▶ _Description of the task_
Word for word, reproduce the records, keeping none of the pictures.

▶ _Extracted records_
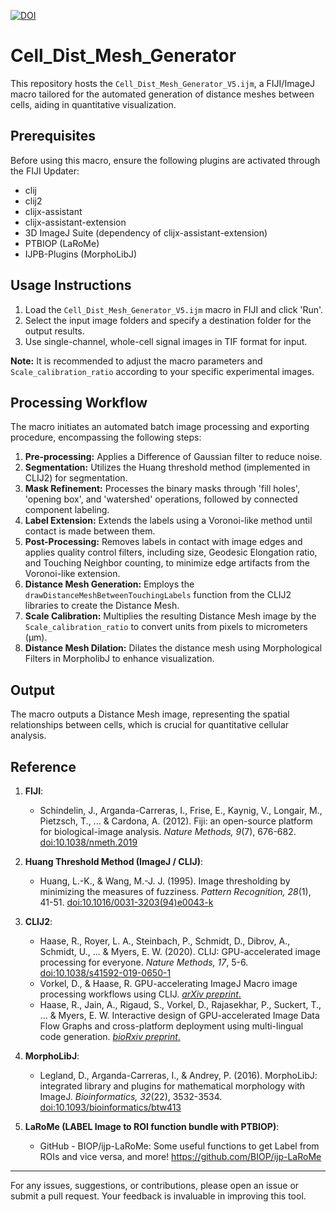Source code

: [![DOI](https://zenodo.org/badge/739574986.svg)](https://zenodo.org/doi/10.5281/zenodo.10463895)

# Cell_Dist_Mesh_Generator
This repository hosts the `Cell_Dist_Mesh_Generator_V5.ijm`, a FIJI/ImageJ macro tailored for the automated generation of distance meshes between cells, aiding in quantitative visualization.

## Prerequisites
Before using this macro, ensure the following plugins are activated through the FIJI Updater:
- clij
- clij2
- clijx-assistant
- clijx-assistant-extension
- 3D ImageJ Suite (dependency of clijx-assistant-extension)
- PTBIOP (LaRoMe)
- IJPB-Plugins (MorphoLibJ)

## Usage Instructions
1. Load the `Cell_Dist_Mesh_Generator_V5.ijm` macro in FIJI and click 'Run'.
2. Select the input image folders and specify a destination folder for the output results.
3. Use single-channel, whole-cell signal images in TIF format for input.

**Note:** It is recommended to adjust the macro parameters and `Scale_calibration_ratio` according to your specific experimental images.

## Processing Workflow
The macro initiates an automated batch image processing and exporting procedure, encompassing the following steps:

1. **Pre-processing:** Applies a Difference of Gaussian filter to reduce noise.
2. **Segmentation:** Utilizes the Huang threshold method (implemented in CLIJ2) for segmentation.
3. **Mask Refinement:** Processes the binary masks through 'fill holes', 'opening box', and 'watershed' operations, followed by connected component labeling.
4. **Label Extension:** Extends the labels using a Voronoi-like method until contact is made between them.
5. **Post-Processing:** Removes labels in contact with image edges and applies quality control filters, including size, Geodesic Elongation ratio, and Touching Neighbor counting, to minimize edge artifacts from the Voronoi-like extension.
6. **Distance Mesh Generation:** Employs the `drawDistanceMeshBetweenTouchingLabels` function from the CLIJ2 libraries to create the Distance Mesh.
7. **Scale Calibration:** Multiplies the resulting Distance Mesh image by the `Scale_calibration_ratio` to convert units from pixels to micrometers (µm).
8. **Distance Mesh Dilation:** Dilates the distance mesh using Morphological Filters in MorpholibJ to enhance visualization.

## Output
The macro outputs a Distance Mesh image, representing the spatial relationships between cells, which is crucial for quantitative cellular analysis.


## Reference
1. **FIJI**:
   - Schindelin, J., Arganda-Carreras, I., Frise, E., Kaynig, V., Longair, M., Pietzsch, T., ... & Cardona, A. (2012). Fiji: an open-source platform for biological-image analysis. *Nature Methods, 9*(7), 676-682. [doi:10.1038/nmeth.2019](https://doi.org/10.1038/nmeth.2019)

2. **Huang Threshold Method (ImageJ / CLIJ)**:
   - Huang, L.-K., & Wang, M.-J. J. (1995). Image thresholding by minimizing the measures of fuzziness. *Pattern Recognition, 28*(1), 41-51. [doi:10.1016/0031-3203(94)e0043-k](https://doi.org/10.1016/0031-3203(94)e0043-k)

3. **CLIJ2**:
   - Haase, R., Royer, L. A., Steinbach, P., Schmidt, D., Dibrov, A., Schmidt, U., ... & Myers, E. W. (2020). CLIJ: GPU-accelerated image processing for everyone. *Nature Methods, 17*, 5-6. [doi:10.1038/s41592-019-0650-1](https://doi.org/10.1038/s41592-019-0650-1)
   - Vorkel, D., & Haase, R. GPU-accelerating ImageJ Macro image processing workflows using CLIJ. [*arXiv preprint*.](https://arxiv.org/abs/2008.11799)
   - Haase, R., Jain, A., Rigaud, S., Vorkel, D., Rajasekhar, P., Suckert, T., ... & Myers, E. W. Interactive design of GPU-accelerated Image Data Flow Graphs and cross-platform deployment using multi-lingual code generation. [*bioRxiv preprint*.](https://www.biorxiv.org/content/10.1101/2020.11.19.386565v1)

4. **MorphoLibJ**:
   - Legland, D., Arganda-Carreras, I., & Andrey, P. (2016). MorphoLibJ: integrated library and plugins for mathematical morphology with ImageJ. *Bioinformatics, 32*(22), 3532-3534. [doi:10.1093/bioinformatics/btw413](https://doi.org/10.1093/bioinformatics/btw413)

5. **LaRoMe (LABEL Image to ROI function bundle with PTBIOP)**:
   - GitHub - BIOP/ijp-LaRoMe: Some useful functions to get Label from ROIs and vice versa, and more! https://github.com/BIOP/ijp-LaRoMe



---

For any issues, suggestions, or contributions, please open an issue or submit a pull request. Your feedback is invaluable in improving this tool.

▶ _Expected answer_
Source code

: [![DOI](https://zenodo.org/badge/739574986.svg)](https://zenodo.org/doi/10.5281/zenodo.10463895)

# Cell_Dist_Mesh_Generator
This repository hosts the `Cell_Dist_Mesh_Generator_V5.ijm`, a FIJI/ImageJ macro tailored for the automated generation of distance meshes between cells, aiding in quantitative visualization.

## Prerequisites
Before using this macro, ensure the following plugins are activated through the FIJI Updater:
- clij
- clij2
- clijx-assistant
- clijx-assistant-extension
- 3D ImageJ Suite (dependency of clijx-assistant-extension)
- PTBIOP (LaRoMe)
- IJPB-Plugins (MorphoLibJ)

## Usage Instructions
1. Load the `Cell_Dist_Mesh_Generator_V5.ijm` macro in FIJI and click 'Run'.
2. Select the input image folders and specify a destination folder for the output results.
3. Use single-channel, whole-cell signal images in TIF format for input.

**Note:** It is recommended to adjust the macro parameters and `Scale_calibration_ratio` according to your specific experimental images.

## Processing Workflow
The macro initiates an automated batch image processing and exporting procedure, encompassing the following steps:

1. **Pre-processing:** Applies a Difference of Gaussian filter to reduce noise.
2. **Segmentation:** Utilizes the Huang threshold method (implemented in CLIJ2) for segmentation.
3. **Mask Refinement:** Processes the binary masks through 'fill holes', 'opening box', and 'watershed' operations, followed by connected component labeling.
4. **Label Extension:** Extends the labels using a Voronoi-like method until contact is made between them.
5. **Post-Processing:** Removes labels in contact with image edges and applies quality control filters, including size, Geodesic Elongation ratio, and Touching Neighbor counting, to minimize edge artifacts from the Voronoi-like extension.
6. **Distance Mesh Generation:** Employs the `drawDistanceMeshBetweenTouchingLabels` function from the CLIJ2 libraries to create the Distance Mesh.
7. **Scale Calibration:** Multiplies the resulting Distance Mesh image by the `Scale_calibration_ratio` to convert units from pixels to micrometers (µm).
8. **Distance Mesh Dilation:** Dilates the distance mesh using Morphological Filters in MorpholibJ to enhance visualization.

## Output
The macro outputs a Distance Mesh image, representing the spatial relationships between cells, which is crucial for quantitative cellular analysis.


## Reference
1. **FIJI**:
   - Schindelin, J., Arganda-Carreras, I., Frise, E., Kaynig, V., Longair, M., Pietzsch, T., ... & Cardona, A. (2012). Fiji: an open-source platform for biological-image analysis. *Nature Methods, 9*(7), 676-682. [doi:10.1038/nmeth.2019](https://doi.org/10.1038/nmeth.2019)

2. **Huang Threshold Method (ImageJ / CLIJ)**:
   - Huang, L.-K., & Wang, M.-J. J. (1995). Image thresholding by minimizing the measures of fuzziness. *Pattern Recognition, 28*(1), 41-51. [doi:10.1016/0031-3203(94)e0043-k](https://doi.org/10.1016/0031-3203(94)e0043-k)

3. **CLIJ2**:
   - Haase, R., Royer, L. A., Steinbach, P., Schmidt, D., Dibrov, A., Schmidt, U., ... & Myers, E. W. (2020). CLIJ: GPU-accelerated image processing for everyone. *Nature Methods, 17*, 5-6. [doi:10.1038/s41592-019-0650-1](https://doi.org/10.1038/s41592-019-0650-1)
   - Vorkel, D., & Haase, R. GPU-accelerating ImageJ Macro image processing workflows using CLIJ. [*arXiv preprint*.](https://arxiv.org/abs/2008.11799)
   - Haase, R., Jain, A., Rigaud, S., Vorkel, D., Rajasekhar, P., Suckert, T., ... & Myers, E. W. Interactive design of GPU-accelerated Image Data Flow Graphs and cross-platform deployment using multi-lingual code generation. [*bioRxiv preprint*.](https://www.biorxiv.org/content/10.1101/2020.11.19.386565v1)

4. **MorphoLibJ**:
   - Legland, D., Arganda-Carreras, I., & Andrey, P. (2016). MorphoLibJ: integrated library and plugins for mathematical morphology with ImageJ. *Bioinformatics, 32*(22), 3532-3534. [doi:10.1093/bioinformatics/btw413](https://doi.org/10.1093/bioinformatics/btw413)

5. **LaRoMe (LABEL Image to ROI function bundle with PTBIOP)**:
   - GitHub - BIOP/ijp-LaRoMe: Some useful functions to get Label from ROIs and vice versa, and more! https://github.com/BIOP/ijp-LaRoMe



---

For any issues, suggestions, or contributions, please open an issue or submit a pull request. Your feedback is invaluable in improving this tool.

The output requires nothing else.